■ Work request 1: In the article on Summit's real-time analytics, condense the paragraph beginning "Summit launched at Oak Ridge" into a short bulleted list that keeps its main facts.
**** Document extract ****
Summit – the world’s fastest publicly-ranked supercomputer – now has real-time streaming analytics. At the 2019 HPC User Forum at Argonne National Laboratory, Arno Kolster (principal and co-founder of HPC consultancy Providentia Worldwide) took the stage to explain how it happened – and what it means for the future.
The need for a smarter supercomputer
Summit launched at Oak Ridge National Laboratory (ORNL) in the second half of 2018. As of the June 2019 Top500 list, it still held the top spot among the world’s supercomputers, its 2.41 million cores delivering 148.6 Linpack petaflops. That also means a correspondingly massive power draw; Summit’s power consumption is rated at around 13 megawatts, equivalent to the energy draw of over 10,000 homes. That power produces an enormous amount of heat, requiring regular operation of power-hungry water chillers for Summit’s cooling system.
For ORNL, that means that a huge priority is reducing power consumption (and its costs) wherever possible. But a major obstacle remained: there was no mechanism in place that understood Summit’s second-to-second operations at a granular enough level to effectively optimize them.
**** Records provided ****
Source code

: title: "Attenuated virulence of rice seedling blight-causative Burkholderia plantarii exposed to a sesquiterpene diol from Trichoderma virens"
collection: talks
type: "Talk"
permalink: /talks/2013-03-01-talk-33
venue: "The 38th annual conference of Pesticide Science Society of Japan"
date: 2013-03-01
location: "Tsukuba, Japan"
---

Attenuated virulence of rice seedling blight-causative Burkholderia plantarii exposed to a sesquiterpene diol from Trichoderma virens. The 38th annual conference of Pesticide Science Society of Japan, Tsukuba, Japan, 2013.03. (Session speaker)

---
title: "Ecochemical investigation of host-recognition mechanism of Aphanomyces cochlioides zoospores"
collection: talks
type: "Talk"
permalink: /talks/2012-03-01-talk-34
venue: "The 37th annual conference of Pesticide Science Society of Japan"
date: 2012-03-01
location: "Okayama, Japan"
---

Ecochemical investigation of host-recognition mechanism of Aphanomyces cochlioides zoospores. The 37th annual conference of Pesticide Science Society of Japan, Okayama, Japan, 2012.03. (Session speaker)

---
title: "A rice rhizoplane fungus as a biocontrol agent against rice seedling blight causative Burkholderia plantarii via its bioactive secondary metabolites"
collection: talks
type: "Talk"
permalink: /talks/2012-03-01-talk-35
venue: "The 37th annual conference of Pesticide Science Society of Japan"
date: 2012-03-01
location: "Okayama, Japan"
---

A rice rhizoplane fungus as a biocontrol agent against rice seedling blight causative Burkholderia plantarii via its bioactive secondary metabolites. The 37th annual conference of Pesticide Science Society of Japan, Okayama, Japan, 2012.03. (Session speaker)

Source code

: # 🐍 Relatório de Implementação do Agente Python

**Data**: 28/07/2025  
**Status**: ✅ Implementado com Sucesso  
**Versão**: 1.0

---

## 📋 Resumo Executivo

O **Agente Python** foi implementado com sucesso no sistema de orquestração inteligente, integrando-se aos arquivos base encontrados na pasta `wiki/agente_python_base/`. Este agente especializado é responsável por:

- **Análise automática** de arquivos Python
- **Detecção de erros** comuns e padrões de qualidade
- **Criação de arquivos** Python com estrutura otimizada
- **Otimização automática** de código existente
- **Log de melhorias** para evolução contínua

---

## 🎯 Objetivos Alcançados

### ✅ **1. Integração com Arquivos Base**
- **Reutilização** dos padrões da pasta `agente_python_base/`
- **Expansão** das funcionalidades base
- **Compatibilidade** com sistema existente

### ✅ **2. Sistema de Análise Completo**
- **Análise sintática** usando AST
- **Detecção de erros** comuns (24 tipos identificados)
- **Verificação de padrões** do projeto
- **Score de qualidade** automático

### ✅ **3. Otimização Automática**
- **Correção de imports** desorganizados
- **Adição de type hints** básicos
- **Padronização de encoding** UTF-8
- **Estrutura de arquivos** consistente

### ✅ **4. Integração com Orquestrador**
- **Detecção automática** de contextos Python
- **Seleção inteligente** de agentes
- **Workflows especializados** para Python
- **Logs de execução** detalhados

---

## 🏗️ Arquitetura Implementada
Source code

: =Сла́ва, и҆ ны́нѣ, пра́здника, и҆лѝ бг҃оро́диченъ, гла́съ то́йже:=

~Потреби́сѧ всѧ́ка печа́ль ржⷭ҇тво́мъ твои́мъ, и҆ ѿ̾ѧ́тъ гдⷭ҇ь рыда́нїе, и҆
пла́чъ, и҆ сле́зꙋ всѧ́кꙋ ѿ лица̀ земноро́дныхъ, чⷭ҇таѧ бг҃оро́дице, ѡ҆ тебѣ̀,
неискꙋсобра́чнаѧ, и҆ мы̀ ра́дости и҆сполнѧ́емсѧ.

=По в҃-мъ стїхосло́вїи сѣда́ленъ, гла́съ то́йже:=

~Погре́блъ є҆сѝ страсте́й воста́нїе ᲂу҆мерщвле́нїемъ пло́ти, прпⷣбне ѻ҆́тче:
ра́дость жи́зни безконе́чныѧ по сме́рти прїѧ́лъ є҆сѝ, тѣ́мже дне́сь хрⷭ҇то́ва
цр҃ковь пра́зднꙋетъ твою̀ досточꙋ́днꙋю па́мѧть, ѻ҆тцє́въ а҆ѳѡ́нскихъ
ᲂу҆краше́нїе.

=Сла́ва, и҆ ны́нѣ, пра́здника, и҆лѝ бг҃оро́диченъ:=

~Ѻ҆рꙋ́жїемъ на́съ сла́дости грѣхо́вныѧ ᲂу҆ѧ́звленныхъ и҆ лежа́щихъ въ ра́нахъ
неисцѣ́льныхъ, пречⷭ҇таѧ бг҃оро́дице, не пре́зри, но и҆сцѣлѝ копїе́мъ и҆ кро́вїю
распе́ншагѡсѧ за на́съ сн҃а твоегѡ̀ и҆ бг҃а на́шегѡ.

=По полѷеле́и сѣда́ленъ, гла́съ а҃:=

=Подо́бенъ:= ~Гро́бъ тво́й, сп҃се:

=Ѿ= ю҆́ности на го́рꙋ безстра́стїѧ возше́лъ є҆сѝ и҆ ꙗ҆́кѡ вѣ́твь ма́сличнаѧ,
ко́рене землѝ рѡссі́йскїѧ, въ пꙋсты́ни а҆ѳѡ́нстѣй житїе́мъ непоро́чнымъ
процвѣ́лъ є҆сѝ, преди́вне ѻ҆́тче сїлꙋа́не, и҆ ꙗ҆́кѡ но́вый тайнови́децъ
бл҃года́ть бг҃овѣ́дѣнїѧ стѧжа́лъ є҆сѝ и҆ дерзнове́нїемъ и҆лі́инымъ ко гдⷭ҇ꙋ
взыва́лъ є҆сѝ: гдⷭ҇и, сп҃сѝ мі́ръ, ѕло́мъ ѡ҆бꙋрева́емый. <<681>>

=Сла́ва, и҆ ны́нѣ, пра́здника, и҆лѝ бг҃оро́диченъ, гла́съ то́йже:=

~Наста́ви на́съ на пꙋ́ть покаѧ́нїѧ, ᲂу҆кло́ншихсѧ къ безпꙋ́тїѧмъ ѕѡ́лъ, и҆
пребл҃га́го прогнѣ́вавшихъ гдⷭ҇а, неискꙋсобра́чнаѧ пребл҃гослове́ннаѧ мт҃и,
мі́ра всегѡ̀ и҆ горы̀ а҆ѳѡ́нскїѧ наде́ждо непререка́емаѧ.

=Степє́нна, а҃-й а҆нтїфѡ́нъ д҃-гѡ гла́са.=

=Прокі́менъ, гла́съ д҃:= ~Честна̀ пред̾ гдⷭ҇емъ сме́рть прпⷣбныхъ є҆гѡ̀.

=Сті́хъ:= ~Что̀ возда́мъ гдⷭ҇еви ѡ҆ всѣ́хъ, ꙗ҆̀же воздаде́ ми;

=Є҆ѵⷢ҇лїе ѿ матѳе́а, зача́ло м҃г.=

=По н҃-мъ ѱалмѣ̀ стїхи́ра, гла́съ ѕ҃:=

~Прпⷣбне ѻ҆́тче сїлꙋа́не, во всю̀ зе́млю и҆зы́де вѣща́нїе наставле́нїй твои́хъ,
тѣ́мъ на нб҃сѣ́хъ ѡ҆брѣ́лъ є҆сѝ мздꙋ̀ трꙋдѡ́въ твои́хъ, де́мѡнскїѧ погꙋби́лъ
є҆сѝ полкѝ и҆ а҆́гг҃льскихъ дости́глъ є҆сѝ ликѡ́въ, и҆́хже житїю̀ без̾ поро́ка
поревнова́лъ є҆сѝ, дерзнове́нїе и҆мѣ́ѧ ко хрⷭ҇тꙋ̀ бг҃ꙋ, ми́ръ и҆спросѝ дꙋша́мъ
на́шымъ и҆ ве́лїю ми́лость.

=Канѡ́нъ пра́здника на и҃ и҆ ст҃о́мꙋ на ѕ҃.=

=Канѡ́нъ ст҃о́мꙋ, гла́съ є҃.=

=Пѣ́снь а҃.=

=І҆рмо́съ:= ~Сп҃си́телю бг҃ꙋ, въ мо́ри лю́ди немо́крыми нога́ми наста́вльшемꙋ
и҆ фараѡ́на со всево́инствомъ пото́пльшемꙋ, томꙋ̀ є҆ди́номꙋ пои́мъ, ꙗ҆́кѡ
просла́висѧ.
****
■ Work request 2: From the records, reproduce the lines starting with the line containing "стїхосло́вїи сѣда́ленъ, гла́съ" and going on through the line containing "взыва́лъ є҆сѝ: гдⷭ҇и, сп҃сѝ", both lines included.

■ Task answer 1:
- Summit launched at Oak Ridge National Laboratory (ORNL) in the second half of 2018.
- On the June 2019 Top500 list it still ranked first. Its 2.41 million cores deliver 148.6 Linpack petaflops.
- Its power consumption is rated at about 13 megawatts, equal to the draw of over 10,000 homes.
- The resulting heat requires regular operation of power-hungry water chillers for cooling.

■ Task answer 2:
=По в҃-мъ стїхосло́вїи сѣда́ленъ, гла́съ то́йже:=

~Погре́блъ є҆сѝ страсте́й воста́нїе ᲂу҆мерщвле́нїемъ пло́ти, прпⷣбне ѻ҆́тче:
ра́дость жи́зни безконе́чныѧ по сме́рти прїѧ́лъ є҆сѝ, тѣ́мже дне́сь хрⷭ҇то́ва
цр҃ковь пра́зднꙋетъ твою̀ досточꙋ́днꙋю па́мѧть, ѻ҆тцє́въ а҆ѳѡ́нскихъ
ᲂу҆краше́нїе.

=Сла́ва, и҆ ны́нѣ, пра́здника, и҆лѝ бг҃оро́диченъ:=

~Ѻ҆рꙋ́жїемъ на́съ сла́дости грѣхо́вныѧ ᲂу҆ѧ́звленныхъ и҆ лежа́щихъ въ ра́нахъ
неисцѣ́льныхъ, пречⷭ҇таѧ бг҃оро́дице, не пре́зри, но и҆сцѣлѝ копїе́мъ и҆ кро́вїю
распе́ншагѡсѧ за на́съ сн҃а твоегѡ̀ и҆ бг҃а на́шегѡ.

=По полѷеле́и сѣда́ленъ, гла́съ а҃:=

=Подо́бенъ:= ~Гро́бъ тво́й, сп҃се:

=Ѿ= ю҆́ности на го́рꙋ безстра́стїѧ возше́лъ є҆сѝ и҆ ꙗ҆́кѡ вѣ́твь ма́сличнаѧ,
ко́рене землѝ рѡссі́йскїѧ, въ пꙋсты́ни а҆ѳѡ́нстѣй житїе́мъ непоро́чнымъ
процвѣ́лъ є҆сѝ, преди́вне ѻ҆́тче сїлꙋа́не, и҆ ꙗ҆́кѡ но́вый тайнови́децъ
бл҃года́ть бг҃овѣ́дѣнїѧ стѧжа́лъ є҆сѝ и҆ дерзнове́нїемъ и҆лі́инымъ ко гдⷭ҇ꙋ
взыва́лъ є҆сѝ: гдⷭ҇и, сп҃сѝ мі́ръ, ѕло́мъ ѡ҆бꙋрева́емый. <<681>>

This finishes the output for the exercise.